SOURCE PASSAGE:
Our group uses an interdisciplinary combination of molecular/cellular and computational methods to understand how disease susceptibility is encoded in the non-coding portion of the genome. Our focus is on type 2 diabetes (T2D) and related traits. Looking forward, our belief is that high-throughput biological profiling and analysis approaches will be closely tied to disease diagnosis, prognosis, and treatment — and will therefore have a tremendous influence on medicine.
We generate and computationally analyze multiple high-throughput data sets on the genome (DNA-seq), epigenome (ATAC-seq), transcriptome (RNA-seq), and metabolome in disease-relevant cells and tissues. Our target tissues of interest are pancreatic islets, skeletal muscle, and adipose. Computational integration of these data sets with publically-available data sets from other cells and tissues allows us to discover tissue-specific and disease-relevant functional signatures.
Our high-throughput data sets are generated across multiple species - currently in human, mouse, and rat. We develop and use comparative approaches to integrate these data sets, which allows for the understanding of evolutionary processes and translation of our model species maps at orthologous human loci.
In addition to generating and analyzing cross-species data sets, we generate and analyze molecular profiles across a diversity of human subjects. Integrating genome and functional profiles allows us to observe the effect of genetic variation on non-coding functional regions. Together, these findings will illuminate the basic molecular mechanisms encoding T2D and related trait susceptibility and will provide new insights into the foundations of metabolic health and longevity.

[Gathered data]
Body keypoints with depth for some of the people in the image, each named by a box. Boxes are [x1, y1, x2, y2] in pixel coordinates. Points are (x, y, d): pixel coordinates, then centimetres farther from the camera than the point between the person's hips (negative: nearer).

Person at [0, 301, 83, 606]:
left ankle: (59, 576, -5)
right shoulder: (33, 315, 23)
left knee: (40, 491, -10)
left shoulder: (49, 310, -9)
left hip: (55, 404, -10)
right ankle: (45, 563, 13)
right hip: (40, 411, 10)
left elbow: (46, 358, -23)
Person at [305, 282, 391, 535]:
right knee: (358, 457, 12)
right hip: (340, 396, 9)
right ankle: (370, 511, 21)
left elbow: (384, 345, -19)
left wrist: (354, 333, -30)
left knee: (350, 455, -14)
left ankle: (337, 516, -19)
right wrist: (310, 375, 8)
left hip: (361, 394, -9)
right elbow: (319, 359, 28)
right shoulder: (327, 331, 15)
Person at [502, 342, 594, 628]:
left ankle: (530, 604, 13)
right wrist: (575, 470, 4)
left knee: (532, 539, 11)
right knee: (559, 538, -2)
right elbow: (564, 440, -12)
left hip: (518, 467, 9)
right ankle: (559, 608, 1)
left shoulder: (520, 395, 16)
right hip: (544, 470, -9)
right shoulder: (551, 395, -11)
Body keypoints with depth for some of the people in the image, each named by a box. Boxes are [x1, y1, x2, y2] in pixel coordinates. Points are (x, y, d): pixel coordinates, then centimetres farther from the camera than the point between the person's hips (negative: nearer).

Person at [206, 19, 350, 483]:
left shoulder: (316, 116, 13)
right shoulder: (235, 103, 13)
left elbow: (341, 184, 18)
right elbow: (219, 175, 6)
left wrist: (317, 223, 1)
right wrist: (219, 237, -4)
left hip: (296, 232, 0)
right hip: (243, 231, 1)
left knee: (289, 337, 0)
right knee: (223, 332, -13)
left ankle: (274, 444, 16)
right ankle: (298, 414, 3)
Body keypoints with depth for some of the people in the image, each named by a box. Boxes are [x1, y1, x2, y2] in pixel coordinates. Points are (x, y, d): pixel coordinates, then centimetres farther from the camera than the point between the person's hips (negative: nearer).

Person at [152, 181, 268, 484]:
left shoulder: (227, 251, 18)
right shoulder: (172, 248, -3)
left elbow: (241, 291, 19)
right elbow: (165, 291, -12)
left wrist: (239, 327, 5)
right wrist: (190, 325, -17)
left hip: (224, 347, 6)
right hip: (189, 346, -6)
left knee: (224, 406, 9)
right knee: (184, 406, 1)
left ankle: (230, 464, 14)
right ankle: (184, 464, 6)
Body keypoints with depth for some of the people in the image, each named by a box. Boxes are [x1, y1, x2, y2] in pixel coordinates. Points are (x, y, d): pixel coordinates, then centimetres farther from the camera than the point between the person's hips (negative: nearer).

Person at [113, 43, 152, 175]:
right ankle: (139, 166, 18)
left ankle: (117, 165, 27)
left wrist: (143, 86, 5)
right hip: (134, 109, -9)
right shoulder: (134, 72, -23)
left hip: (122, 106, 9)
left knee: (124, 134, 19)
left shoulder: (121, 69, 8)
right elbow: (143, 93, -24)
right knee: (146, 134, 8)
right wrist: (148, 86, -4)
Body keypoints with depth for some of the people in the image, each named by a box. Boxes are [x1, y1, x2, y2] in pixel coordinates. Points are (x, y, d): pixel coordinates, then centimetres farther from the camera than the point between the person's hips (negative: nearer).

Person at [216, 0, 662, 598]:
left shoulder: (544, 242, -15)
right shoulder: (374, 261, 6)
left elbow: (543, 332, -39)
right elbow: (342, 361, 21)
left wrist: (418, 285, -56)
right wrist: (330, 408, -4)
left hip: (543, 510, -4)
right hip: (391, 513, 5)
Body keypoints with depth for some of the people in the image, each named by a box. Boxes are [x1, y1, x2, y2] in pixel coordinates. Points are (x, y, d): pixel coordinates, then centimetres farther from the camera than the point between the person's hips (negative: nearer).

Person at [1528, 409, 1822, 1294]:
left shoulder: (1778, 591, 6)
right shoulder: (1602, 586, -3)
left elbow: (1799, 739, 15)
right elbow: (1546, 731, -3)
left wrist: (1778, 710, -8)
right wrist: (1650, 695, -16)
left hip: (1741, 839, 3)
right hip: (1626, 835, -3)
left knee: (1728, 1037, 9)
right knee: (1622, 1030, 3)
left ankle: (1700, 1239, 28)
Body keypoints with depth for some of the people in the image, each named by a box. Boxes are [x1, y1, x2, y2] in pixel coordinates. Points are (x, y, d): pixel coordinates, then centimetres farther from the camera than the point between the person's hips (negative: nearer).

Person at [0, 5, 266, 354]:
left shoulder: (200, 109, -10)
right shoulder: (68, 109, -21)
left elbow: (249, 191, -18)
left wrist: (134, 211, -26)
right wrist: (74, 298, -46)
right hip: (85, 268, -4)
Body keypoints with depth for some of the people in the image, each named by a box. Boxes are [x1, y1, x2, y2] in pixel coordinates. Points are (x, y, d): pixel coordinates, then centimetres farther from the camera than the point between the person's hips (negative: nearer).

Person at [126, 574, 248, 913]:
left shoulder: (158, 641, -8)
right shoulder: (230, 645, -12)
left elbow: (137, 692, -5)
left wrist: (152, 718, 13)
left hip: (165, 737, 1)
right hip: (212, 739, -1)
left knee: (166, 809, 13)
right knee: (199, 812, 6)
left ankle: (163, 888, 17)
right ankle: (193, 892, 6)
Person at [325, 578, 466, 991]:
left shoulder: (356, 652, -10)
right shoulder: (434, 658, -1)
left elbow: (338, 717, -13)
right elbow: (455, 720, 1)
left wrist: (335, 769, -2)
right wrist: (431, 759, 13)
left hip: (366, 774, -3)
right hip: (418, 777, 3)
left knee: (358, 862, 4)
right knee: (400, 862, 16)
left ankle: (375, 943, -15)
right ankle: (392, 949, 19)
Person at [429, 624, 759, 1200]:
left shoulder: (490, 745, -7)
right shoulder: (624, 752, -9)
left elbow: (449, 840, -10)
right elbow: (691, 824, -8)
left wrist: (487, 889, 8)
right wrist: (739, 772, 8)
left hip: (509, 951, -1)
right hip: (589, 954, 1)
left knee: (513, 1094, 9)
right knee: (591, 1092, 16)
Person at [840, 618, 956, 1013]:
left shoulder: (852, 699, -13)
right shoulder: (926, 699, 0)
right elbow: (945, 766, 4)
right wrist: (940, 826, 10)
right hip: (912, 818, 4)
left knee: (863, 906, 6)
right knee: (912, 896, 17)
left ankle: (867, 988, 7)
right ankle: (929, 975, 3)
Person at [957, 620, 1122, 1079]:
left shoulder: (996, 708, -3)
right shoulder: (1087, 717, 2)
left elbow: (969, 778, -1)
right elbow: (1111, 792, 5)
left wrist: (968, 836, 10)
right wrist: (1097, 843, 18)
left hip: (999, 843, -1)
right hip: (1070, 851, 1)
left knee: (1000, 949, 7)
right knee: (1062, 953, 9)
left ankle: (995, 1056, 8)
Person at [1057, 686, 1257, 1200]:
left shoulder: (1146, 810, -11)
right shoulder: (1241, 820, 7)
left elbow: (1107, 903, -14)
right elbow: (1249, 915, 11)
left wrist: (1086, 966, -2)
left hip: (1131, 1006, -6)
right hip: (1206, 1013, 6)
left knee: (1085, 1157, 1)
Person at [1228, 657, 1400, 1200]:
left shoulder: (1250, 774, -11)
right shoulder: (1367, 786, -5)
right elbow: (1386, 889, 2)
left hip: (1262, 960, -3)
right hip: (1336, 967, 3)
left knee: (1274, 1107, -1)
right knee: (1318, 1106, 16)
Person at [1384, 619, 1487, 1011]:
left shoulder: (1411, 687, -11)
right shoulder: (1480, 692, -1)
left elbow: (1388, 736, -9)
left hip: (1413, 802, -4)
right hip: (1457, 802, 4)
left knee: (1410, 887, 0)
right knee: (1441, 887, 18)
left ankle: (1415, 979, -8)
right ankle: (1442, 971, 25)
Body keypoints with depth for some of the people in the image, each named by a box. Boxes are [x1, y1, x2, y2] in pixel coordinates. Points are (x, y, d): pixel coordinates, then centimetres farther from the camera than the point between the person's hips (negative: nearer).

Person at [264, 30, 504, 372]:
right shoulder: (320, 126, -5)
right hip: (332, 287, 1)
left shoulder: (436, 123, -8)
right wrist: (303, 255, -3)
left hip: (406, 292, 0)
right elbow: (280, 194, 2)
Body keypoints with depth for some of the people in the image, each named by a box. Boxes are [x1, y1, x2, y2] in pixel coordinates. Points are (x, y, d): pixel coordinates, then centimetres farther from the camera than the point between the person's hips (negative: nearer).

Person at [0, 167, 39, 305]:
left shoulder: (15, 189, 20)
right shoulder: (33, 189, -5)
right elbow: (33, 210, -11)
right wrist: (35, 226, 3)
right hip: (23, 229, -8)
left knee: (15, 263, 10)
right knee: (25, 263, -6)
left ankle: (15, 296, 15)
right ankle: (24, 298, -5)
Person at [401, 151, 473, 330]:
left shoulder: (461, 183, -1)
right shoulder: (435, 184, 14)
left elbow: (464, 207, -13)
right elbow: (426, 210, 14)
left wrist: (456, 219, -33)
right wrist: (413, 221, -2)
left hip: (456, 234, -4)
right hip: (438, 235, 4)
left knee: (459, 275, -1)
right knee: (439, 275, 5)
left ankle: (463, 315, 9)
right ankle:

WHAT THIS TASK INVOLVES:
Copy out the whole passage on type 2 diabetes research from above, word for word. These lines have nothing to do with the text about type 2 diabetes research.

TASK RESULT:
Our group uses an interdisciplinary combination of molecular/cellular and computational methods to understand how disease susceptibility is encoded in the non-coding portion of the genome. Our focus is on type 2 diabetes (T2D) and related traits. Looking forward, our belief is that high-throughput biological profiling and analysis approaches will be closely tied to disease diagnosis, prognosis, and treatment — and will therefore have a tremendous influence on medicine.
We generate and computationally analyze multiple high-throughput data sets on the genome (DNA-seq), epigenome (ATAC-seq), transcriptome (RNA-seq), and metabolome in disease-relevant cells and tissues. Our target tissues of interest are pancreatic islets, skeletal muscle, and adipose. Computational integration of these data sets with publically-available data sets from other cells and tissues allows us to discover tissue-specific and disease-relevant functional signatures.
Our high-throughput data sets are generated across multiple species - currently in human, mouse, and rat. We develop and use comparative approaches to integrate these data sets, which allows for the understanding of evolutionary processes and translation of our model species maps at orthologous human loci.
In addition to generating and analyzing cross-species data sets, we generate and analyze molecular profiles across a diversity of human subjects. Integrating genome and functional profiles allows us to observe the effect of genetic variation on non-coding functional regions. Together, these findings will illuminate the basic molecular mechanisms encoding T2D and related trait susceptibility and will provide new insights into the foundations of metabolic health and longevity.